Aggregate credit outstanding stood at ₹212.9 lakh crore as of March 2026, rising ₹29.2 lakh crore from the previous year.

Scheduled commercial banks’ non-food credit outstanding rose to ₹212.9 lakh crore at the end of FY26, with services, personal loans, agriculture and industrial lending all reporting stronger growth than a year earlier.
Scheduled commercial banks recorded robust non-food credit growth of 15.9% in FY26, up from 10.9% a year earlier, indicating stronger credit demand across sectors amid resilient domestic economic activity, according to data released by the finance ministry.
Aggregate credit outstanding stood at ₹212.9 lakh crore as of March 2026, rising ₹29.2 lakh crore from the previous year. The ministry said the acceleration came amid a low-interest rate environment, government-aided capex cycle, structural reforms and improving confidence among corporate as well as individual borrowers.
Credit growth was broad-based in FY26, led by services, followed by personal loans, agriculture and allied activities, and industry.
Credit deployment to the industrial sector expanded 15% in FY26, compared with 8.2% growth in the previous year. The sharpest growth came from the MSME segment, with credit to micro and small industries rising 33.1% year-on-year. Lending to medium-scale industries grew 21.7%.
The ministry said key drivers of industrial credit included infrastructure, basic metals and metal products, chemicals and chemical products, petroleum, coal products and nuclear fuels.
Services sector credit, which accounts for 28% of overall credit, grew 19% in FY26, compared with 12% a year earlier. The rise was driven by demand from non-banking financial companies, trade and commercial real estate.
Personal loans, which make up 33% of overall credit, grew 16.2%, against 11.7% in FY25. Growth remained steady in housing loans, while vehicle loans and loans against gold jewellery continued to show strong momentum.
Credit to agriculture and allied activities accelerated to 15.7% in FY26 from 10.4% a year earlier, reflecting sustained rural demand and improved formal credit flow to the farm sector.

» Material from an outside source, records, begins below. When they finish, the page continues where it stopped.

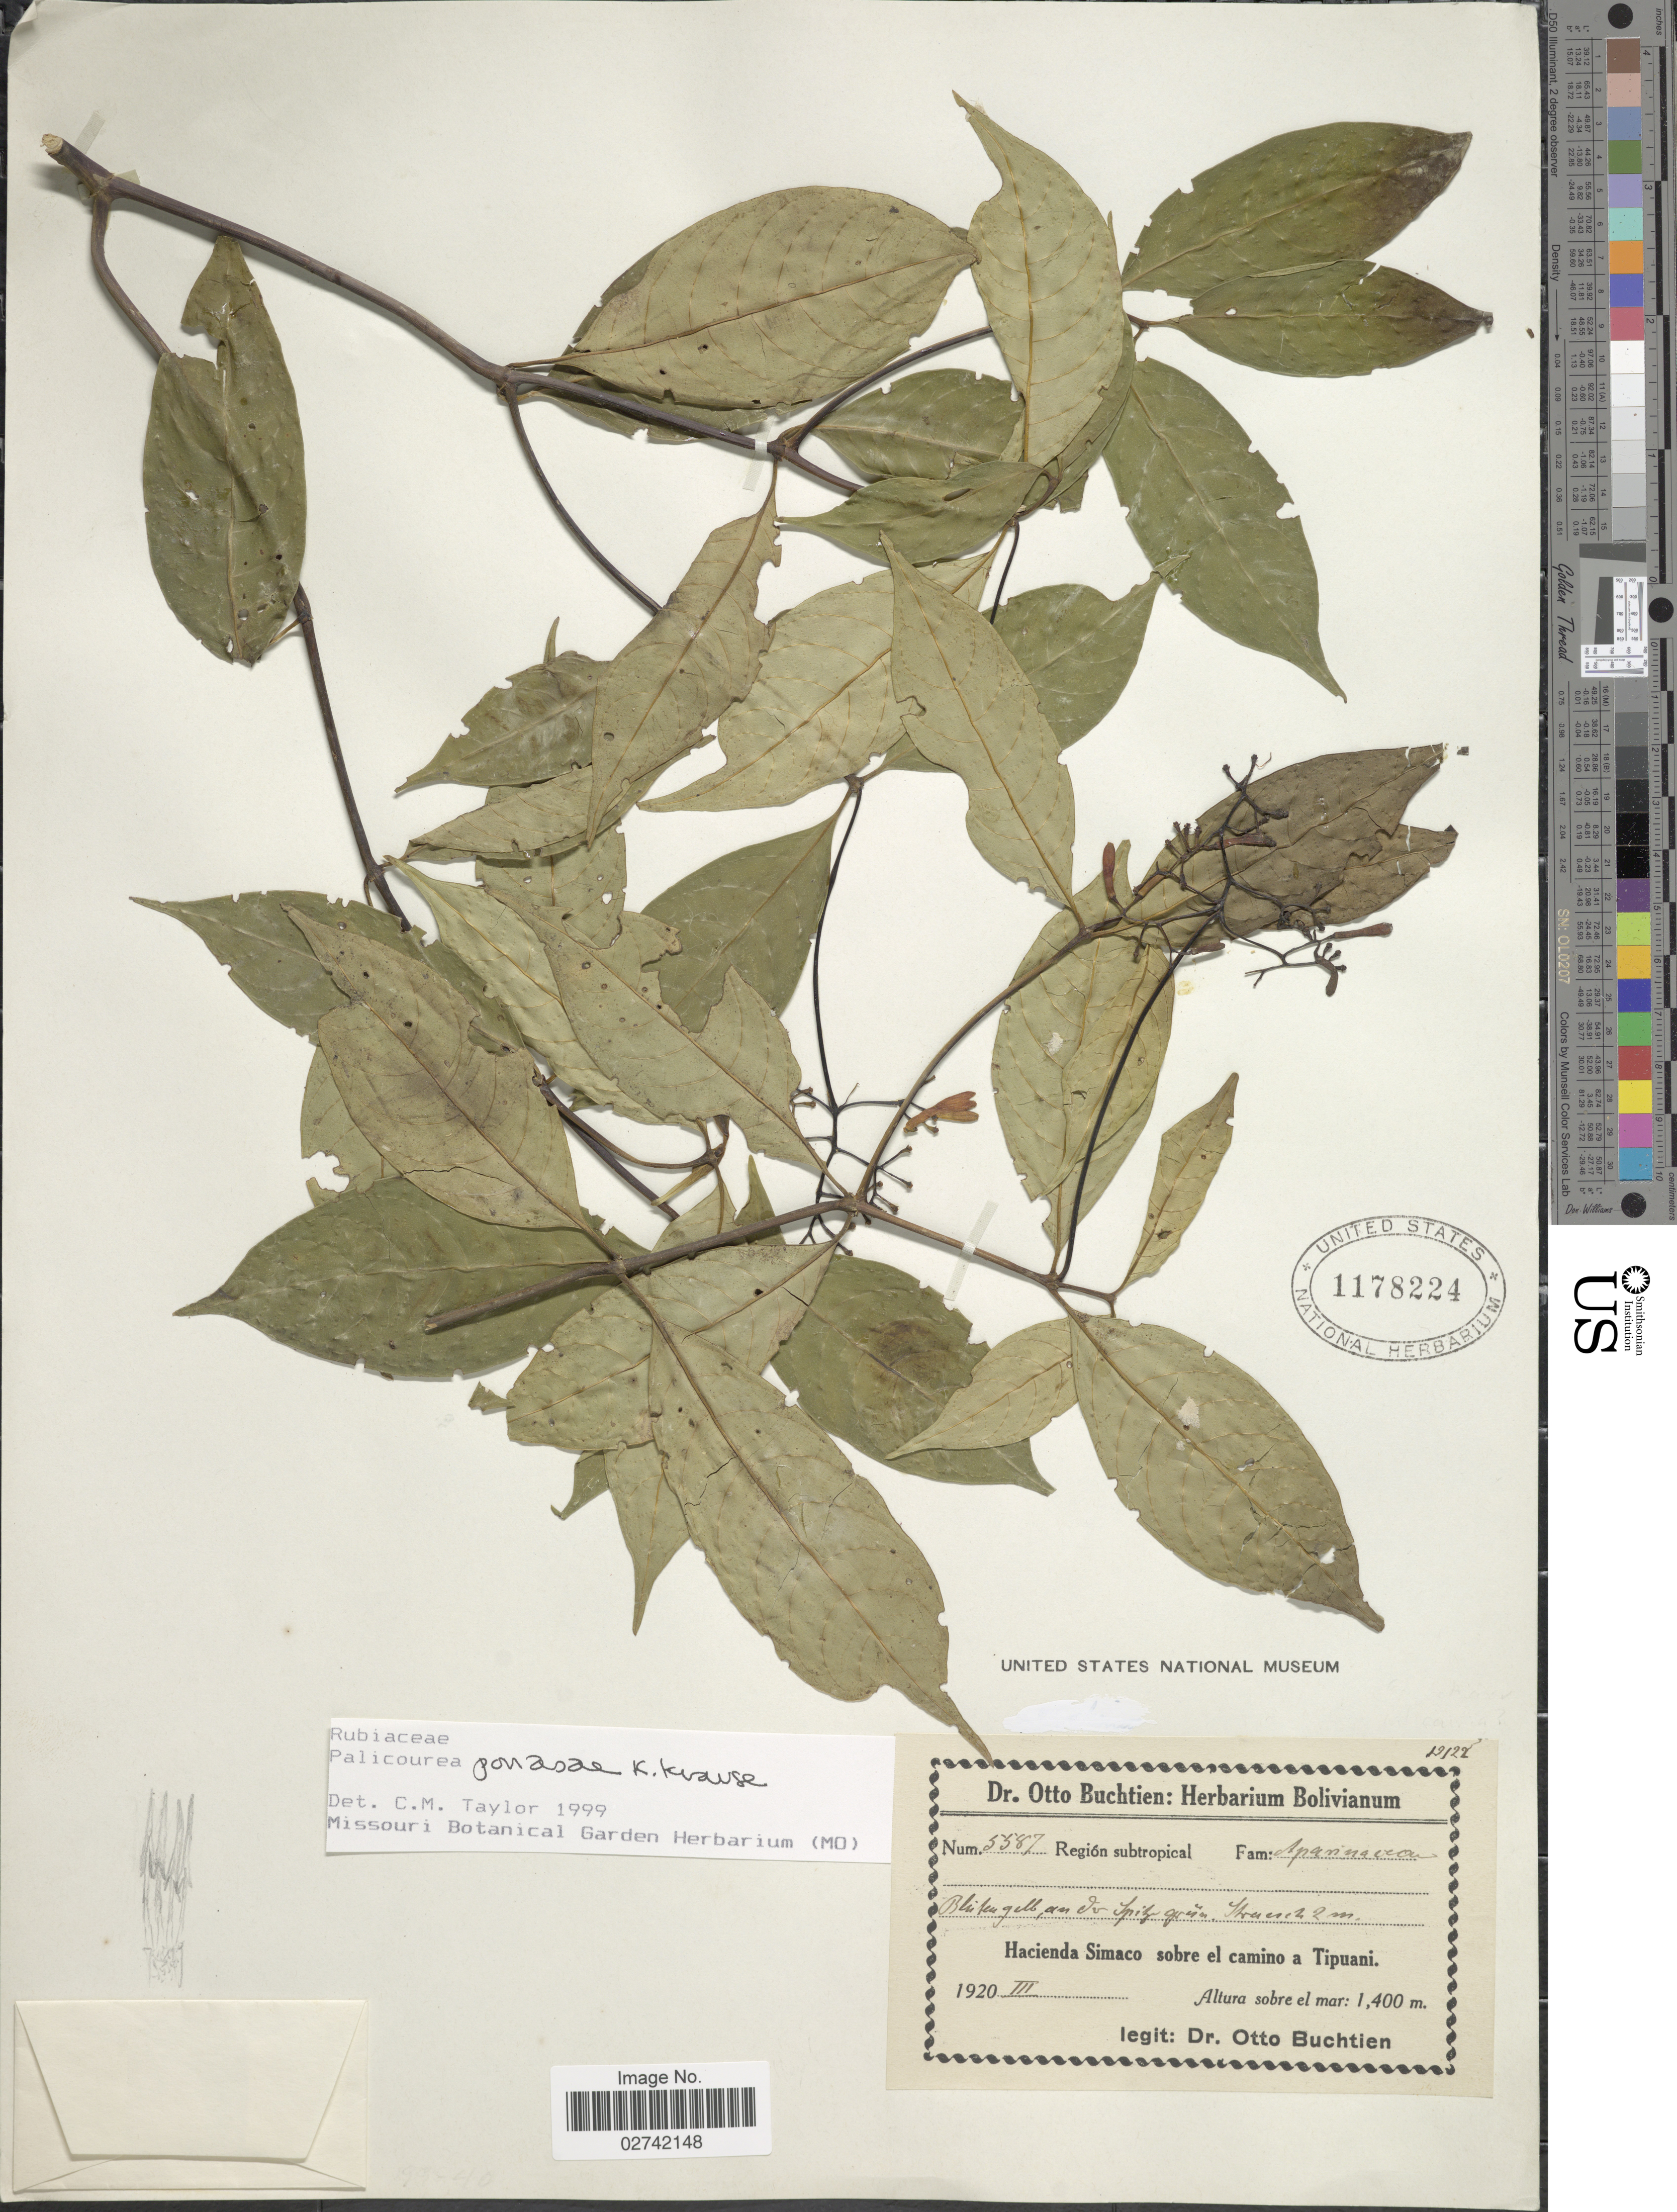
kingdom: Plantae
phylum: Tracheophyta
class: Magnoliopsida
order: Gentianales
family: Rubiaceae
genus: Palicourea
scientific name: Palicourea ponasae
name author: K. Krause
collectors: O. Buchtien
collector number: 5587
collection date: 1920-03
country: Bolivia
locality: Hacienda Simaco sobre el camino a Tipuani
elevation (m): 1400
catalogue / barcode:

The finance ministry release showed faster credit growth across all four major segments — agriculture, industry, services and personal loans — in FY26 compared with FY25.
The ministry said the trend reflected a resilient domestic economy and stronger appetite for credit across sectors. It added that the banking sector remained well capitalised, with historically low impaired assets and sustained profitability, supporting credit expansion despite global economic uncertainty.